WHAT THE TASK ASKS: Render the lines below as a Markdown table with two columns, Row and Line. Number each row, skip any blank lines, and leave the pictures out.

MATERIAL FOR THIS TASK:
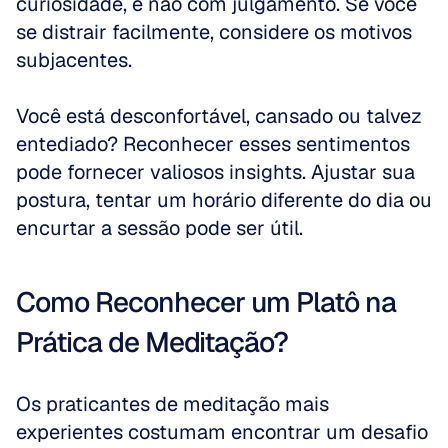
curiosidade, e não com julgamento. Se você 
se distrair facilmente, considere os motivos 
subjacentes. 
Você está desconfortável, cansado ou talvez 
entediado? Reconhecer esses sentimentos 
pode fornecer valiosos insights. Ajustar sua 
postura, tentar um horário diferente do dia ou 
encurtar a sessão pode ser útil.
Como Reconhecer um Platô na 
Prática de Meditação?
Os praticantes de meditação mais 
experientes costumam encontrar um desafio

RESPONSE FOR THIS EXERCISE:
| Row | Line |
|---|---|
| 1 | curiosidade, e não com julgamento. Se você  |
| 2 | se distrair facilmente, considere os motivos  |
| 3 | subjacentes.  |
| 4 | Você está desconfortável, cansado ou talvez  |
| 5 | entediado? Reconhecer esses sentimentos  |
| 6 | pode fornecer valiosos insights. Ajustar sua  |
| 7 | postura, tentar um horário diferente do dia ou  |
| 8 | encurtar a sessão pode ser útil. |
| 9 | Como Reconhecer um Platô na  |
| 10 | Prática de Meditação? |
| 11 | Os praticantes de meditação mais  |
| 12 | experientes costumam encontrar um desafio |